Learning Robust Policies via Interpretable Hamilton-Jacobi Reachability-Guided Disturbances

TL;DR

This paper introduces a novel robust policy training method combining model-based control with adversarial RL, using Hamilton-Jacobi reachability to generate interpretable worst-case disturbances, improving robustness in robotics tasks.

Contribution

It presents a new Hamilton-Jacobi reachability-guided disturbance approach for adversarial RL, enhancing robustness without external black-box adversaries.

Findings

Effective in reach-avoid game in simulation and real-world

Achieves robust quadrotor stabilization in dynamic environments

Critic network aligns with ground-truth Hamilton-Jacobi value function

Abstract

Deep Reinforcement Learning (RL) has shown remarkable success in robotics with complex and heterogeneous dynamics.

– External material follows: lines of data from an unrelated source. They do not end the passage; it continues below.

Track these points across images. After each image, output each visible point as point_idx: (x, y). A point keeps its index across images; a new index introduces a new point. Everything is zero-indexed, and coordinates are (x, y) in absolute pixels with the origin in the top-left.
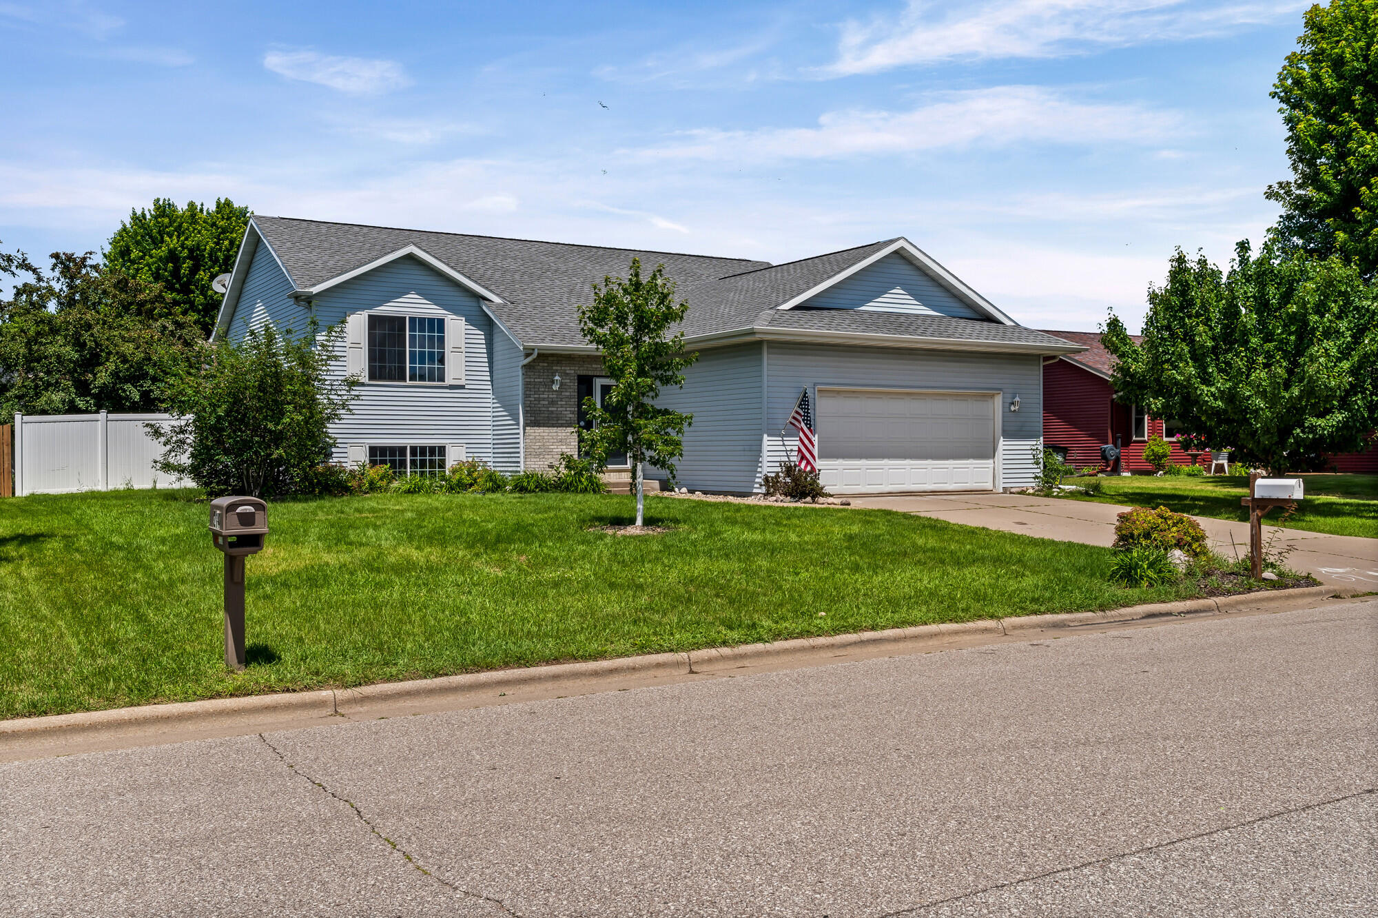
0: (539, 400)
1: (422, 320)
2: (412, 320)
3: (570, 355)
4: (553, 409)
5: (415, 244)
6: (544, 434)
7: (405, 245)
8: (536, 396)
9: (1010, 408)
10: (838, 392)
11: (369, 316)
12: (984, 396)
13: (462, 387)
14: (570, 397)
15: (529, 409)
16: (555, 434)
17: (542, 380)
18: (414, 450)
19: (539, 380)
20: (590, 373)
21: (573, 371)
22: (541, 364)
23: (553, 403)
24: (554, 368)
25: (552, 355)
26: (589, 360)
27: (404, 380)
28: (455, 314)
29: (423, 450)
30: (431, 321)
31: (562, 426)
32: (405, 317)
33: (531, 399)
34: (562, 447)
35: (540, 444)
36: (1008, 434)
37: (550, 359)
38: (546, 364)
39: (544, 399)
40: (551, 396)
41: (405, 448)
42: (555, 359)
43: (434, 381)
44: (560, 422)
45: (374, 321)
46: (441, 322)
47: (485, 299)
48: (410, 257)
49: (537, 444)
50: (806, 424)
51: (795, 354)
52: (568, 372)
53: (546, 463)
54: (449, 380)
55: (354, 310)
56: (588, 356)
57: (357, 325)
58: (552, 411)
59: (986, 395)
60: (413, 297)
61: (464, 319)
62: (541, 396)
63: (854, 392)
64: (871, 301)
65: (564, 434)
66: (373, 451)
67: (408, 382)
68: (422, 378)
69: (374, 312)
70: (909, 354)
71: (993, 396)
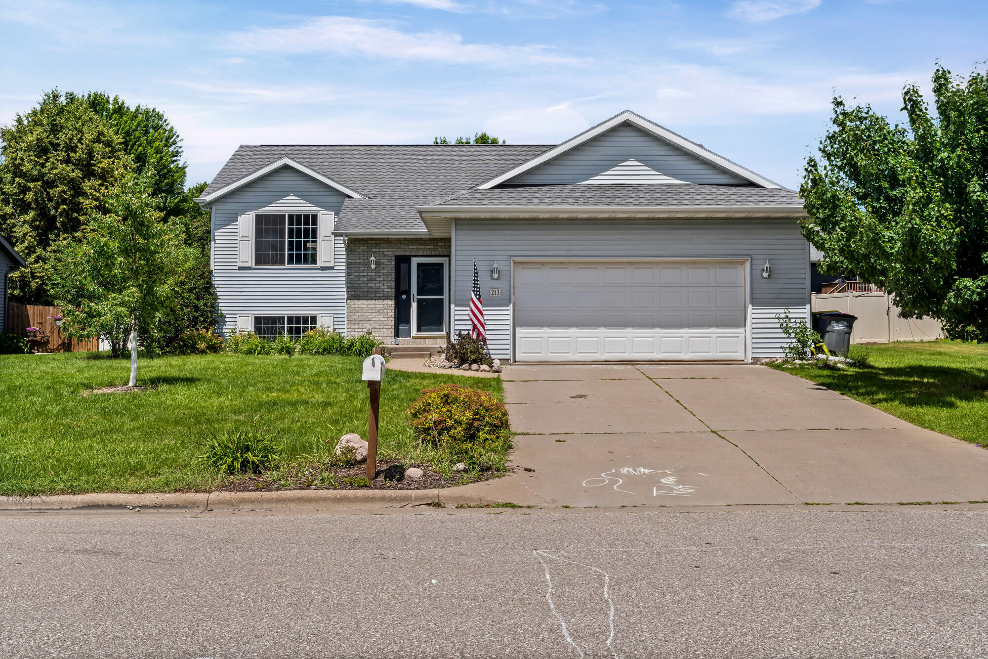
0: (359, 277)
1: (299, 217)
2: (291, 217)
3: (388, 238)
4: (371, 285)
5: (287, 156)
6: (363, 306)
7: (281, 158)
8: (356, 274)
9: (762, 274)
10: (543, 264)
11: (256, 215)
12: (731, 263)
13: (332, 268)
14: (387, 275)
15: (350, 285)
16: (374, 306)
17: (362, 261)
18: (290, 319)
19: (359, 261)
20: (407, 253)
21: (391, 252)
22: (361, 247)
23: (371, 279)
24: (373, 250)
25: (372, 240)
26: (406, 242)
27: (284, 264)
28: (326, 210)
29: (298, 319)
30: (307, 217)
31: (380, 298)
32: (285, 215)
33: (352, 277)
34: (379, 316)
35: (359, 314)
36: (755, 302)
37: (369, 242)
38: (366, 248)
39: (363, 277)
40: (370, 274)
41: (283, 318)
42: (374, 242)
43: (308, 264)
44: (377, 295)
45: (259, 219)
46: (315, 217)
47: (348, 196)
48: (286, 167)
49: (357, 314)
50: (476, 295)
51: (487, 230)
52: (385, 253)
53: (364, 330)
54: (320, 263)
55: (243, 212)
56: (405, 239)
57: (246, 223)
58: (371, 287)
59: (733, 262)
60: (292, 198)
61: (333, 213)
62: (361, 274)
63: (562, 263)
64: (597, 175)
65: (382, 306)
66: (258, 320)
67: (287, 266)
68: (298, 261)
69: (260, 212)
70: (625, 224)
71: (742, 263)
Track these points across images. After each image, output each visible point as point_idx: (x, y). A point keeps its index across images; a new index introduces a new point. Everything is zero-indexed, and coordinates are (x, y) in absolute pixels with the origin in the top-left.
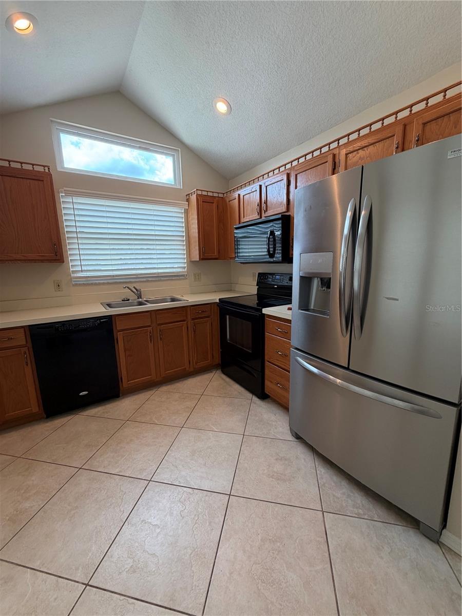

However, its vulnerability to unknown disturbances and adversarial attacks remains a significant challenge. In this paper, we propose a robust policy training framework that integrates model-based control principles with adversarial RL training to improve robustness without the need for external black-box adversaries. Our approach introduces a novel Hamilton-Jacobi reachability-guided disturbance for adversarial RL training, where we use interpretable worst-case or near-worst-case disturbances as adversaries against the robust policy. We evaluated its effectiveness across three distinct tasks: a reach-avoid game in both simulation and real-world settings, and a highly dynamic quadrotor stabilization task in simulation. We validate that our learned critic network is consistent with the ground-truth HJ value function, while the policy network shows comparable performance with other learning-based methods.